Please contact ai@alcf.anl.gov for questions or feedback.

Cerebras (CS-1)

CS-1 is a wafer-scale, deep learning accelerator. Processing, memory, and communication in CS-1 reside in the Cerebras Wafer-Scale Engine (WSE), a 462 square-cm silicon wafer with approximately 400,000 processor cores. Each core has 48 KB of dedicated SRAM memory (for a total of 18GB on-chip), and all cores are connected to one another over a high bandwidth, low latency, two-dimensional interconnect mesh. The software platform integrates popular machine learning frameworks like Tensorflow and PyTorch.

SambaNova

SambaNova systems aims to develop and accelerate AI applications at scale with a Reconfigurable Dataflow ArchitectureTM (RDA). At the core of this system is a Reconfigurable Dataflow UnitTM (RDU) which is a next-generation processor that provides dataflow processing and acceleration. The software stack, SambaFlowTM, extracts, optimizes and maps dataflow graphs to RDUs from standard machine learning frameworks such as PyTorch and Tensorflow.

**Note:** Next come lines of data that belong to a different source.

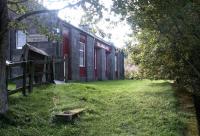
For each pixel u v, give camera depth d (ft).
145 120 37.19
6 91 33.68
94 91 50.65
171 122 36.58
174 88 57.52
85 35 89.51
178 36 32.19
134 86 65.00
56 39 39.34
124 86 65.46
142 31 41.60
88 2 31.50
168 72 55.52
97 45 100.89
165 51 45.91
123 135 32.96
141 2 30.73
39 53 50.62
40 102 39.93
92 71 95.71
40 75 49.42
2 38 32.73
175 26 31.58
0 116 32.45
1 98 33.04
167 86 61.31
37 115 35.14
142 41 52.49
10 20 34.32
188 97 49.67
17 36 70.13
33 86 46.34
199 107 48.08
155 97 48.08
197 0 30.14
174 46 37.68
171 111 40.60
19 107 36.09
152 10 31.40
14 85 52.95
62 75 64.90
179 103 45.03
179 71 51.03
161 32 32.55
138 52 62.23
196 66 40.57
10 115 33.32
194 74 47.80
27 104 38.32
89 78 92.43
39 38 68.64
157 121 36.81
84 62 89.45
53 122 34.32
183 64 48.29
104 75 107.65
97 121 36.29
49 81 52.95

SambaNova Systems DatascaleTM is a rack-level accelerated system that includes DataScale nodes with integrated networking. The system deployed at ALCF AI testbed is a half-rack RDA system consisting of two nodes, each with eight RDUs. The RDUs on a node are interconnected via a proprietary interconnect to enable both model parallelism as well as data parallelism. Each node consists two sockets with 128 cores and 1 TB of memory and are interconnected using an Infiniband-based fabric.

Graphcore

Colossus GC2 Intelligent Processing Unit (IPU) was designed to provide state-of-the-art performance for training and inference workloads. It consists of 1216 IPU-Tiles each with an independent core and tightly coupled memory. The Dell DSS8440, the first Graphcore IPUserver, features 8 dual-IPU C2 PCIe cards, all connected with IPU-Link™technology in an industry standard 4U server for AI training and inference workloads. The server has two sockets, each with twenty cores, and 768GB of memory.

Groq (Available in 2021)

Groq tensor streaming processor (TSP) provides a scalable and programmable processing core and memory building block to achieve 250 TFlops in FP16 and 1 PetaOp/s in INT8 performance. The Groq accelerators are PCIe gen4-based and multiple accelerators one a node can be interconnect via a proprietary chip-to-chip interconnect to enable larger models and data parallelism.